• **Text under study**:
=== Begin Enclosure ===
This is the mail archive of the
gcc-bugs@gcc.gnu.org
mailing list for the GCC project.
[Bug tree-optimization/79390] 10% performance drop in SciMark2 LU after r242550
- From: "rguenth at gcc dot gnu.org" <gcc-bugzilla at gcc dot gnu dot org>
- To: gcc-bugs at gcc dot gnu dot org
- Date: Mon, 06 Feb 2017 13:51:50 +0000
- Subject: [Bug tree-optimization/79390] 10% performance drop in SciMark2 LU after r242550
- Auto-submitted: auto-generated
- References: <bug-79390-4@http.gcc.gnu.org/bugzilla/>
https://gcc.gnu.org/bugzilla/show_bug.cgi?id=79390
Richard Biener <rguenth at gcc dot gnu.org> changed:
What |Removed |Added
----------------------------------------------------------------------------
Keywords| |missed-optimization
Status|UNCONFIRMED |NEW
Last reconfirmed| |2017-02-06
CC| |rguenth at gcc dot gnu.org
Ever confirmed|0 |1
--- Comment #1 from Richard Biener <rguenth at gcc dot gnu.org> ---
Ok, so what I see is (good assembly):
.L4:
movq (%r15,%rax,8), %rcx
vmovsd (%rcx,%rbx), %xmm0
vandpd %xmm3, %xmm0, %xmm0
vucomisd %xmm1, %xmm0
vmaxsd %xmm1, %xmm0, %xmm1
cmova %eax, %edx
addq $1, %rax
cmpl %eax, %r14d
jg .L4
vs.
.L4:
movq (%r15,%rax,8), %rdx
movl %eax, %edi
addq $1, %rax
vmovsd (%rdx,%rbx), %xmm0
vandpd %xmm3, %xmm0, %xmm0
vucomisd %xmm1, %xmm0
jbe .L56
cmpl %eax, %r14d
jle .L68
vmovapd %xmm0, %xmm1
movl %edi, %r8d
jmp .L4
.p2align 4,,10
.p2align 3
.L56:
cmpl %eax, %r14d
jg .L4
...
.L68:
movl %edi, %r8d
jmp .L8
...
which is split-paths going amok again on the no longer GIMPLE if-converted IL:
<bb 6> [16.86%]:
# jp_62 = PHI <j_94(5), jp_176(8)>
# t_184 = PHI <t_70(5), t_175(8)>
# ivtmp.59_327 = PHI <ivtmp.59_329(5), ivtmp.59_328(8)>
i_185 = (int) ivtmp.59_327;
_180 = MEM[base: A_69(D), index: ivtmp.59_327, step: 8, offset: 0B];
_179 = _180 + _2;
_178 = *_179;
ab_177 = ABS_EXPR <_178>;
if (ab_177 > t_184)
goto <bb 7>; [50.00%]
else
goto <bb 8>; [50.00%]
<bb 7> [8.43%]:
<bb 8> [16.86%]:
# jp_176 = PHI <jp_62(6), i_185(7)>
# t_175 = PHI <t_184(6), ab_177(7)>
ivtmp.59_328 = ivtmp.59_327 + 1;
if (ivtmp.59_328 != _339)
goto <bb 6>; [85.00%]
so I wonder whether -fno-split-paths restores the performance? It's the
threading heuristic again btw. and both preds of the joiner are empty.
The loop is basically a max-index reduction.
=== End Enclosure ===
• **Directions**:
According to the bug report, what kind of loop is this basically?

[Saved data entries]
=== Begin Enclosure ===
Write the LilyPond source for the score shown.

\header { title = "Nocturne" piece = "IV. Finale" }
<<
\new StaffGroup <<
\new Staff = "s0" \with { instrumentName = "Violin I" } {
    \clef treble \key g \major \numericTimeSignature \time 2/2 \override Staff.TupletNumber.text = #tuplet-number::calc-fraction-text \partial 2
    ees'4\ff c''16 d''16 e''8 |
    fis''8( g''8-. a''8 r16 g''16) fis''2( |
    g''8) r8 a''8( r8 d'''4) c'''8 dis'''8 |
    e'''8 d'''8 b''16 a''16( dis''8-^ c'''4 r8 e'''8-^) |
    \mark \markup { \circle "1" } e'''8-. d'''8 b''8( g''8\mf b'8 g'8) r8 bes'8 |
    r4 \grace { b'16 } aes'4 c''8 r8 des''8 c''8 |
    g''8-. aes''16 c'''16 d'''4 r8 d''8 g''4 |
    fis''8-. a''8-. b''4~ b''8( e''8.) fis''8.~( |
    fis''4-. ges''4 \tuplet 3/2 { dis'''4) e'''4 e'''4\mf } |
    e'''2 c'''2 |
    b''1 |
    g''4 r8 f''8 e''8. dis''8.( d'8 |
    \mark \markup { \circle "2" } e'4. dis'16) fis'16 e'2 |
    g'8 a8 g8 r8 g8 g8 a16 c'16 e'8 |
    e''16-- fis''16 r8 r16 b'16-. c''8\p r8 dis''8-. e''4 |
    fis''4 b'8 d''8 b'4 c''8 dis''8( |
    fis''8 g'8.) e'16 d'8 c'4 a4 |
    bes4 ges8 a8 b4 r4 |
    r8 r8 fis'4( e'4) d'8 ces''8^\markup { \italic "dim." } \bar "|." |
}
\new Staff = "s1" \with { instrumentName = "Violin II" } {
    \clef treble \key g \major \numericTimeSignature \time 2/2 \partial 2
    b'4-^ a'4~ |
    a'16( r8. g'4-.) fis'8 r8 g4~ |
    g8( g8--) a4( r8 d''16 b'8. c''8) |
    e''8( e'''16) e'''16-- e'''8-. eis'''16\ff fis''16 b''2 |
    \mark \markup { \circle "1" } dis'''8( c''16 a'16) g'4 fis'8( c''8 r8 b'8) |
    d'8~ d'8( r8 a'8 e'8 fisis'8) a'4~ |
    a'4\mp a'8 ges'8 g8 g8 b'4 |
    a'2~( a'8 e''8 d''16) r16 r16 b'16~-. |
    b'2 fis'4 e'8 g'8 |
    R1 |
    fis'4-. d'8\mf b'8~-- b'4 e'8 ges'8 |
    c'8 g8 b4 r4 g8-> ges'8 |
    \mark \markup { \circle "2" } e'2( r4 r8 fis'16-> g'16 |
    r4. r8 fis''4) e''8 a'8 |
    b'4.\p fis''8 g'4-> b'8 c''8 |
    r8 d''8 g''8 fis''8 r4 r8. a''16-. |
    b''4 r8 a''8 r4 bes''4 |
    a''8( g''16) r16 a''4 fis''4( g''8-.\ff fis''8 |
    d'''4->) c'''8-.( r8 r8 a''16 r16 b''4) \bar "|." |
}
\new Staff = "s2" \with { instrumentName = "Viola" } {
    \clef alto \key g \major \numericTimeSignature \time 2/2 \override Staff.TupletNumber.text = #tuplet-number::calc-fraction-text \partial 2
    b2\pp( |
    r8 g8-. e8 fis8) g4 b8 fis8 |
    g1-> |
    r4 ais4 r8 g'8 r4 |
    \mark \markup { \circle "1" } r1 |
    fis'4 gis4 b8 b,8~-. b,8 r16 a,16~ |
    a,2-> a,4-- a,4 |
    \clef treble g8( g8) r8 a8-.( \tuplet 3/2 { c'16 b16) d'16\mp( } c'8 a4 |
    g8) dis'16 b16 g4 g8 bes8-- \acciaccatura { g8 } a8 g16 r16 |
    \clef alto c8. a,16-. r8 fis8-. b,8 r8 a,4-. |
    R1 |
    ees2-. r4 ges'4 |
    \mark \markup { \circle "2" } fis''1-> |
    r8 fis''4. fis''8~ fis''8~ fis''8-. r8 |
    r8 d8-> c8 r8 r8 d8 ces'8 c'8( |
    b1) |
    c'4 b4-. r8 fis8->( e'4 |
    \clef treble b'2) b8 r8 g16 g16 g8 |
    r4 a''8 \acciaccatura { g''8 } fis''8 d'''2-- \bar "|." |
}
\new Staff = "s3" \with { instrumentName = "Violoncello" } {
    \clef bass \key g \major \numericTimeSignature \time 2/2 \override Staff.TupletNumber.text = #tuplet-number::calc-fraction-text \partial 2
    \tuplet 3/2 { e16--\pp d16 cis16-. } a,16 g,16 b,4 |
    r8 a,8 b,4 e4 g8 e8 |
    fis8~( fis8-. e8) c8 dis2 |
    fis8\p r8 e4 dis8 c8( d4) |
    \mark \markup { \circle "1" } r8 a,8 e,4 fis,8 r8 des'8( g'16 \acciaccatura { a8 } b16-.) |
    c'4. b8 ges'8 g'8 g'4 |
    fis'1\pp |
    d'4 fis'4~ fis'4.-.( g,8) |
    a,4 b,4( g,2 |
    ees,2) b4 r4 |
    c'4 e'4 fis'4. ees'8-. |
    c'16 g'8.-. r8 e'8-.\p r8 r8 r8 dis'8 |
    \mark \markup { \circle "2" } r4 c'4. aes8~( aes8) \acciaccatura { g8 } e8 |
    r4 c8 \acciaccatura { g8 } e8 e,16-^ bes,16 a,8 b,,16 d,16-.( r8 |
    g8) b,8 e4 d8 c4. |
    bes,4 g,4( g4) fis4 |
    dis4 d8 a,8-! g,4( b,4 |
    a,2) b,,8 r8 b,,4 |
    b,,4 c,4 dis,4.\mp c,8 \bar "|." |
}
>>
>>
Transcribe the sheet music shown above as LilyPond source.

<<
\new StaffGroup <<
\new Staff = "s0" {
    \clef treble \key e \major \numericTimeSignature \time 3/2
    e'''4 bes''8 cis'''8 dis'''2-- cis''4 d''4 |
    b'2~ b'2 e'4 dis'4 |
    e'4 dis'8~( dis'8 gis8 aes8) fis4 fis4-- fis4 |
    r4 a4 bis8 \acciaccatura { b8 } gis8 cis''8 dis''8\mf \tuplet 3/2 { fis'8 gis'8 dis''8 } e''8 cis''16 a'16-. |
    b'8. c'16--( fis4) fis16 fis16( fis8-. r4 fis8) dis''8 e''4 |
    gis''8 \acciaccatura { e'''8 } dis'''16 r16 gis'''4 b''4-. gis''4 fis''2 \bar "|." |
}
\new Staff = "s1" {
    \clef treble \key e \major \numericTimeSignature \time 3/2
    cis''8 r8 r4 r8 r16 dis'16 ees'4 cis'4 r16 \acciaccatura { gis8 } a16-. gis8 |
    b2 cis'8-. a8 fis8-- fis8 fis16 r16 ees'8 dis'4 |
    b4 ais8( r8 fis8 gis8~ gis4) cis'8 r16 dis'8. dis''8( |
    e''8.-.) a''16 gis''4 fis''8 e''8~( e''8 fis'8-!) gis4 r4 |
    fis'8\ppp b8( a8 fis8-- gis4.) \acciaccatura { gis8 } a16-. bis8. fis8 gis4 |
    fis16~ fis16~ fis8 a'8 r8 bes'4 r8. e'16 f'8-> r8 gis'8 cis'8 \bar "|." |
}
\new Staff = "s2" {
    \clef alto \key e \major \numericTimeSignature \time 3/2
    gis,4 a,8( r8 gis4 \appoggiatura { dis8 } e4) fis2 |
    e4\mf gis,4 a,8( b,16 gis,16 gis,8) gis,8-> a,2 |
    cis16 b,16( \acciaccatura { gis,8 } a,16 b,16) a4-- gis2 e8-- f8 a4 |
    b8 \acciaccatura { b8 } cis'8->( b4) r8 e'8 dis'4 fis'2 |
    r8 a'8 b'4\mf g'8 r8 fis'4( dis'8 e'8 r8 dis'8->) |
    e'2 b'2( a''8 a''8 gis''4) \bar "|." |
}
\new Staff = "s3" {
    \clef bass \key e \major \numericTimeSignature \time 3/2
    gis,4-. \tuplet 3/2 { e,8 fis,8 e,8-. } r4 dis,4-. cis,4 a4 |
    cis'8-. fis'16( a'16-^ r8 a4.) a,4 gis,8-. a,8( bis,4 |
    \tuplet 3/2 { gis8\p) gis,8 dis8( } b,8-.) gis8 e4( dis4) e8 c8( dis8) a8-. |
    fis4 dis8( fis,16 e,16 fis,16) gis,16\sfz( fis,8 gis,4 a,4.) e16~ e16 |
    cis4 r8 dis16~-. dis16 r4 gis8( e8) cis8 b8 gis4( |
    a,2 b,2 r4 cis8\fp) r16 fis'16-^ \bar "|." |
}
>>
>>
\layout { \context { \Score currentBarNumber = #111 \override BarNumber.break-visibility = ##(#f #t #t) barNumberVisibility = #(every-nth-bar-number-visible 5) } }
=== End Enclosure ===
• **Answer to this task**:
A max-index reduction.